Dr. Dre, a godfather of the gangster rap genre, makes more money producing records, hawking headphones and Dr. Pepper than rapping.
On the other hand, two of the best-selling rappers ever, Notorious B.I.G. and Tupac — who both had gun charges and kept ties to street life — are dead.
Only Chief Keef can decide whether he wants to continue to act like a tough kid who pulls triggers or grow up to have a long career in music.
And if he makes the right choices, Chief Keef could be a big star. The kid has a fascinating story about what it’s like to grow up in a place where so many people live by a street code that doesn’t value life. And millions of people are listening to it.
And whether you hate his rap songs or not, what he’s produced is art — music that reflects reality.
And it shouldn’t be ignored.
Chief Keef’s album, "Finally Rich," and his many YouTube videos, give outsiders a real look at the ignorance of a violent street culture — and the “no-snitch” code of silence — that helped mark Chicago as America’s murder capital last year.

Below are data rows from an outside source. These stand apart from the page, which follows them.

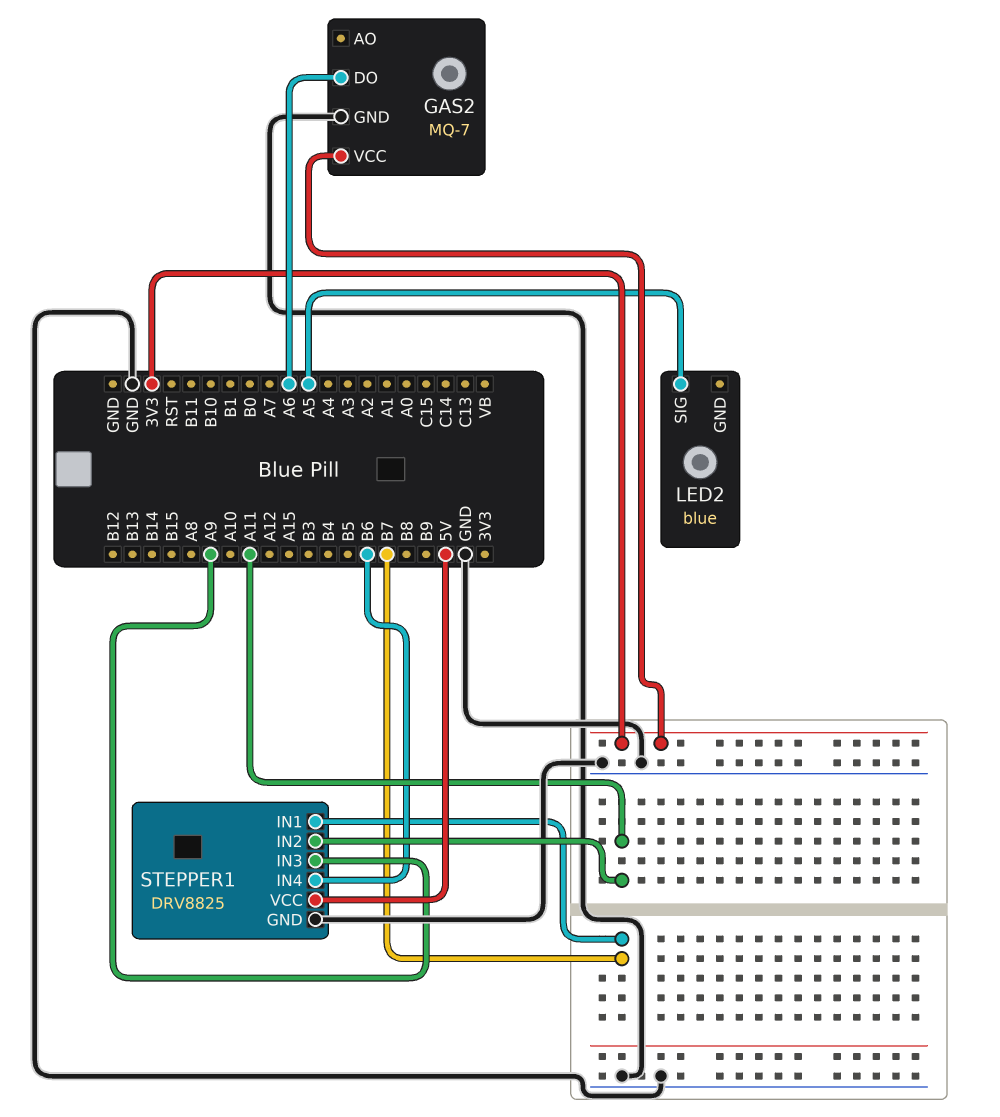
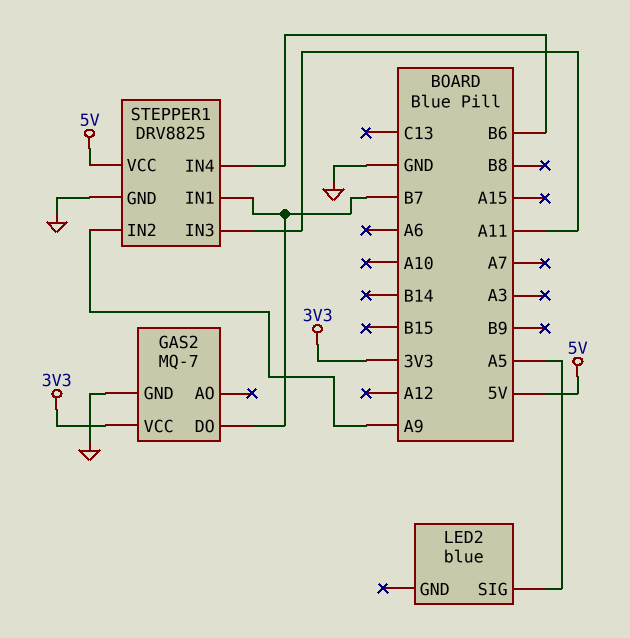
GAS2 pin DO: A6 -> B7
STEPPER1 pin IN2: A11 -> A9
STEPPER1 pin IN3: A9 -> A11

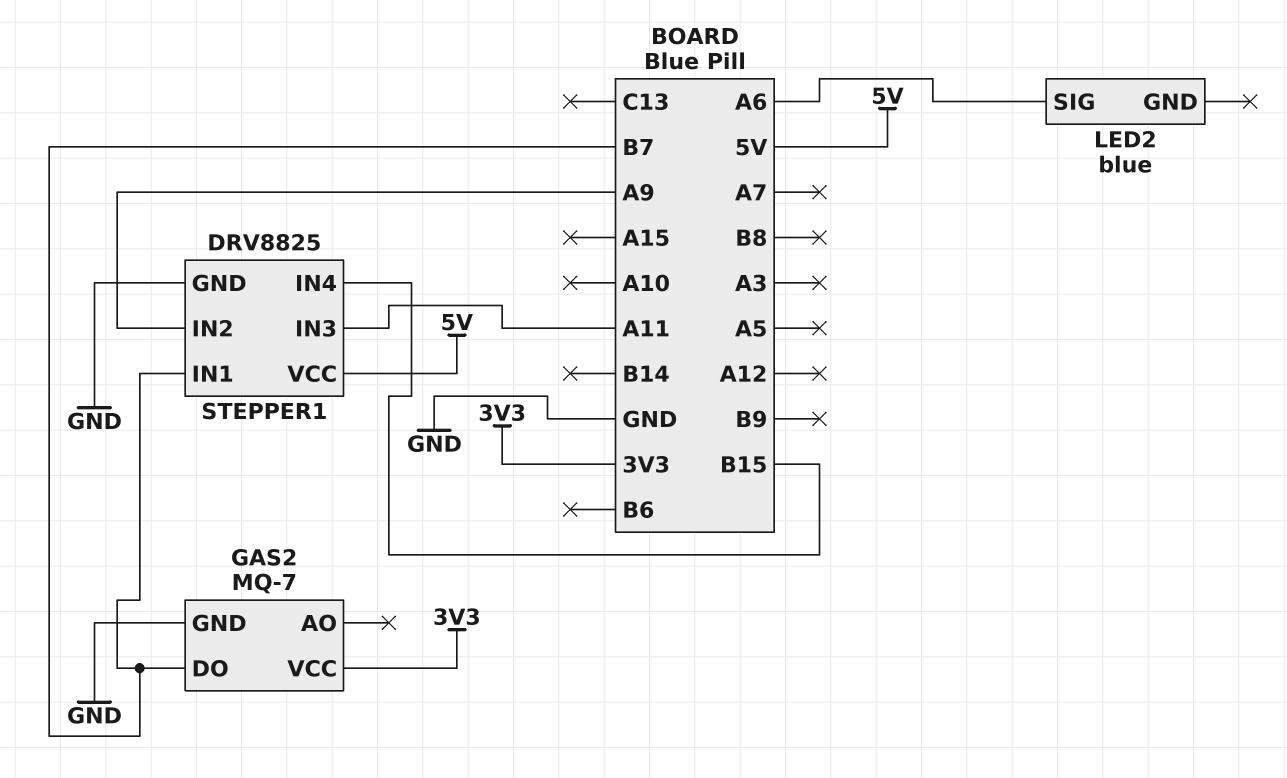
LED2 pin SIG: A5 -> A6
STEPPER1 pin IN4: B6 -> B15

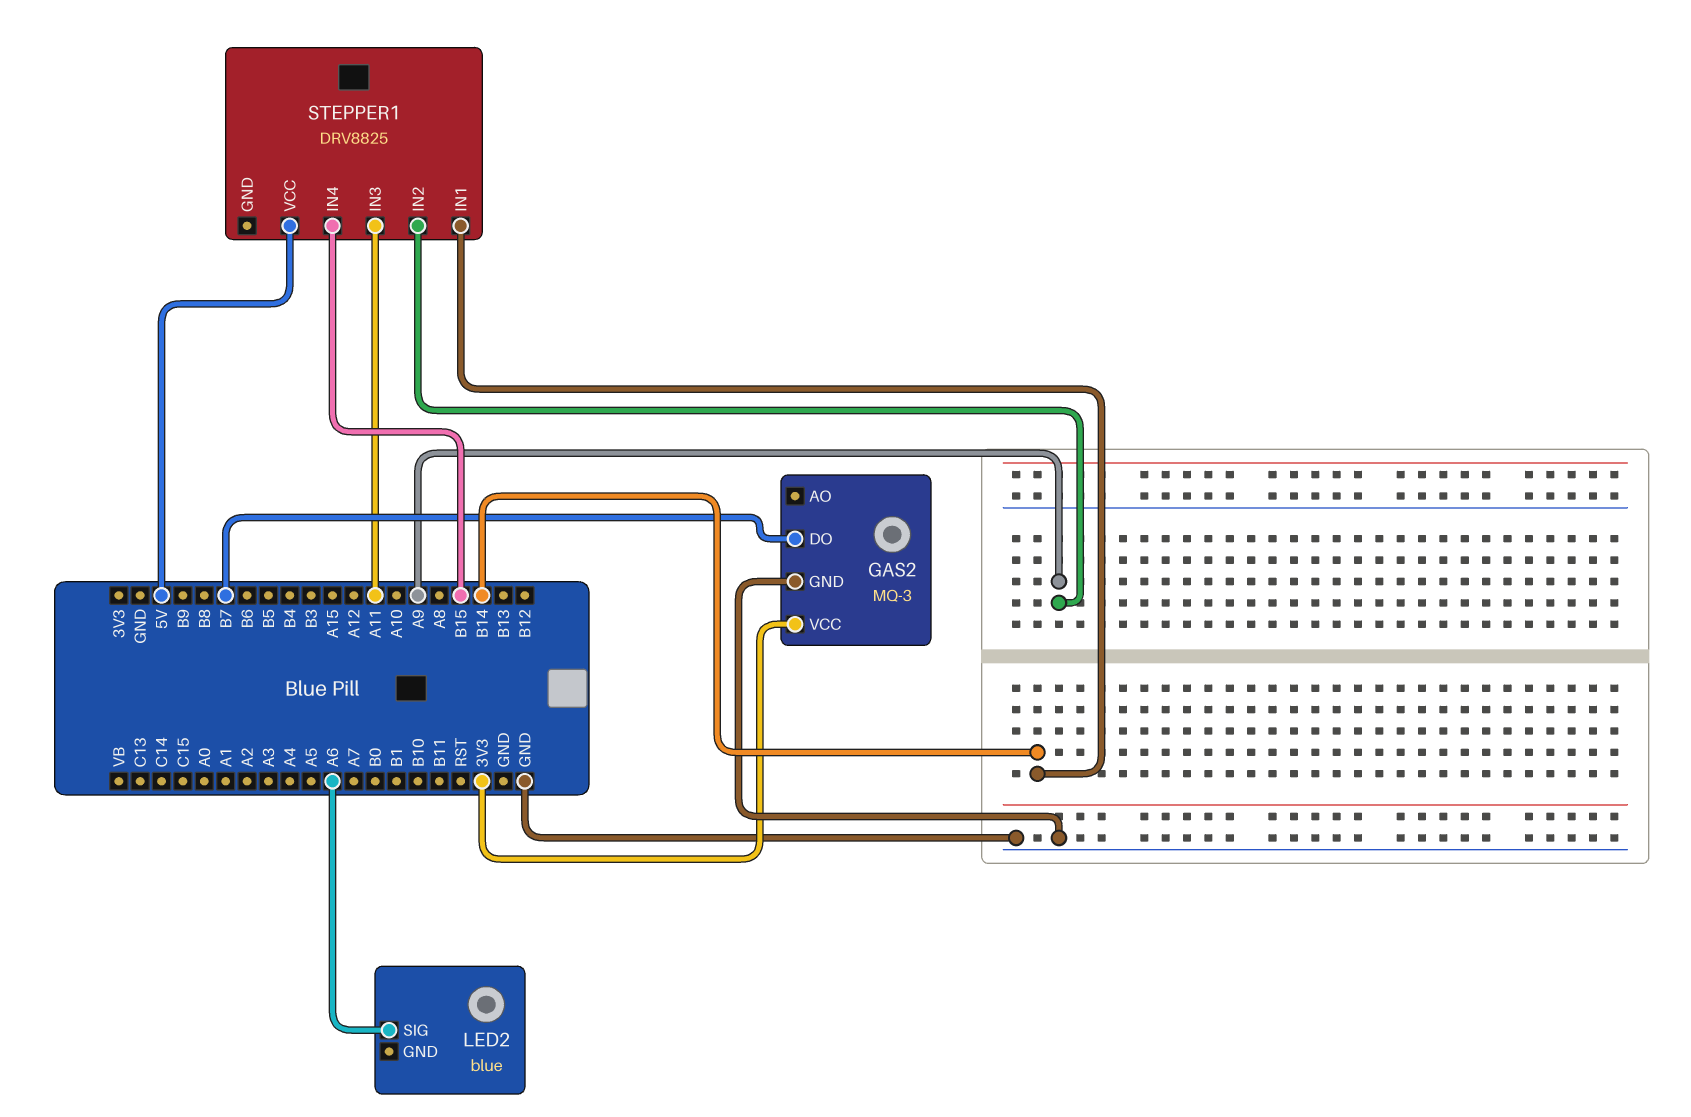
GAS2: MQ-7 -> MQ-3
STEPPER1 pin GND: GND -> none
STEPPER1 pin IN1: B7 -> B14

Congressmen and senators debating gun legislation should watch his YouTube videos just to see the guns — and giant ammunition clips — that young men have such easy access to in big-city neighborhoods.
The thing about kids is they don’t always think about what life will be like in five or 10 years. That’s why there’s a separate justice system for troubled kids like Chief Keef.
Granny Carter said she wants the courts to “leave my baby alone and let him be who he wants to be as long as he’s not hurting anybody.”
But that’s not up to her.
And Chief Keef, well, he had his chance at abiding by the terms of his probation and getting to be a big rap star.
Now, Judge Walker is calling the shots.
And that’s something all these wanna-be gangster rappers in Chicago should think about.